Murals of Resistance in Old San Juan

The road from Condado to Old San Juan rises near the edge of a steep cliff. You can follow the road the be among the tourists and the swells and the middle class people who make the old city their home. Or you can follow one of the walkways down to the bottom of the cliff and find yourself in the much poorer neighborhood of La Perla, a strip of tightly spaced ramshackle houses that were made famous recently as the setting for major portions of the Despacito video. This arrangement vividly illustrates the observation that the world around, the rich people live up high and the poor people live down low.

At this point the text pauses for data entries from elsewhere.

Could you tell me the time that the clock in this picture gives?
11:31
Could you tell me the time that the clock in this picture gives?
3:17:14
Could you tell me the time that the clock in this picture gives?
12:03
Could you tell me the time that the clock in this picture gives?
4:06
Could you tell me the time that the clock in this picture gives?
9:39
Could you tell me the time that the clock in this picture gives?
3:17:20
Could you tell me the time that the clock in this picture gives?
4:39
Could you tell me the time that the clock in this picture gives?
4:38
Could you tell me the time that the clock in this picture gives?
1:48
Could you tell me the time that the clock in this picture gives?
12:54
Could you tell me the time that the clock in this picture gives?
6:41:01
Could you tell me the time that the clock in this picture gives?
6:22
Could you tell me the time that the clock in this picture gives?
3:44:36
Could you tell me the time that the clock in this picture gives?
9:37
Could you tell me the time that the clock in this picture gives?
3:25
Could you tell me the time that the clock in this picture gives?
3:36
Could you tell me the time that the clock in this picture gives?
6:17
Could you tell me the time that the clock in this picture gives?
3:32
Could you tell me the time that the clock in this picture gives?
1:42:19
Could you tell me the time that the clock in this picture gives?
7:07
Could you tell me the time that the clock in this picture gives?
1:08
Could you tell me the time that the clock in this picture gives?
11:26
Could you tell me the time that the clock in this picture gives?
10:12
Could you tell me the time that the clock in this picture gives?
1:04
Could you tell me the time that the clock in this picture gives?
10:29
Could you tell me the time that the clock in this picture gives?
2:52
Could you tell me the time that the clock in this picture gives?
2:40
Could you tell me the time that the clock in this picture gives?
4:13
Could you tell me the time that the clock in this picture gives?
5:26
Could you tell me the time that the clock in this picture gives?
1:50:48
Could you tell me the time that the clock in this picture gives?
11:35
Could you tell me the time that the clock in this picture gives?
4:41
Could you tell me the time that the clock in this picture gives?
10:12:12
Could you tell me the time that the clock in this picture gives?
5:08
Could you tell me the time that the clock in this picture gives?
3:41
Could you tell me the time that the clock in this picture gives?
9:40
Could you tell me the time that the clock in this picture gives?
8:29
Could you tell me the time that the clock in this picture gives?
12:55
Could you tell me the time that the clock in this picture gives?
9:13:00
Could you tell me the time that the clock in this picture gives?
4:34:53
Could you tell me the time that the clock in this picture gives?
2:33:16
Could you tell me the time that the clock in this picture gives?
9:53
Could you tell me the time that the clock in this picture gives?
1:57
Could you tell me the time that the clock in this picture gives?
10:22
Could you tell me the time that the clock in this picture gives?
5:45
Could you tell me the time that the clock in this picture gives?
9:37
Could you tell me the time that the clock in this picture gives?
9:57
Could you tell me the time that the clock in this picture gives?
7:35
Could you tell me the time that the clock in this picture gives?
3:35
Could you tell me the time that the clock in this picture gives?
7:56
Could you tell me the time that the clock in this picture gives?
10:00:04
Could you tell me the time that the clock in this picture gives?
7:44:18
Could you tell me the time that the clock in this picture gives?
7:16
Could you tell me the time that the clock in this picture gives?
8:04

The wall these murals are on is a divides La Perla from Old San Juan. It’s an excellent spot to call attention to economic and political injustice. Which is what the Students of the School of Plastic Arts in Resistance did in creating these murals. Some of them refer, directly or indirectly, to the fiscal control board (locally referred to as The Junta) that controls the Puerto Rican government’s purse. Others allude more generally to the island’s colonial status.

This first one reads, “But Mr. Official, it’s just a wall. Why are walls so dangerous?” “Because walls speak when justice is silent and the media lies.”

Below: “We don’t understand this ‘democracy.'”

Left: “We record our dead: 4645” Right: “PROMESA (the fiscal control board appointed by the federal government that now runs Puerto Rico’s economic affairs) is POVERTY!” (This rhymes in Spanish.)

“Do the work, Puerto Rican, this fight is for you.”

The text below says “Get up! Stir up! Resist! Do as the cornered bull: bray! Or like the bull that does not bray: charge!” It comes from a famous poem called “En La Brecha” (Into the Breach) by the Puerto Rican poet-lawyer-activist Jose de Diego.

The spirit of resistance is alive and well here in Puerto Rico. Think of it: three million people who are subject to the laws of the federal government and yet have no voting members of Congress or the Senate and who cannot vote in general presidential elections. Who lost over 4,000 of their neighbors, friends, and family members in Hurricane Maria and suffered economic damages equivalent to a full year of the island’s GDP, and who were tossed a roll of paper towels by the President of the United States. It’s amazing to me that the people here aren’t marching in the streets every day.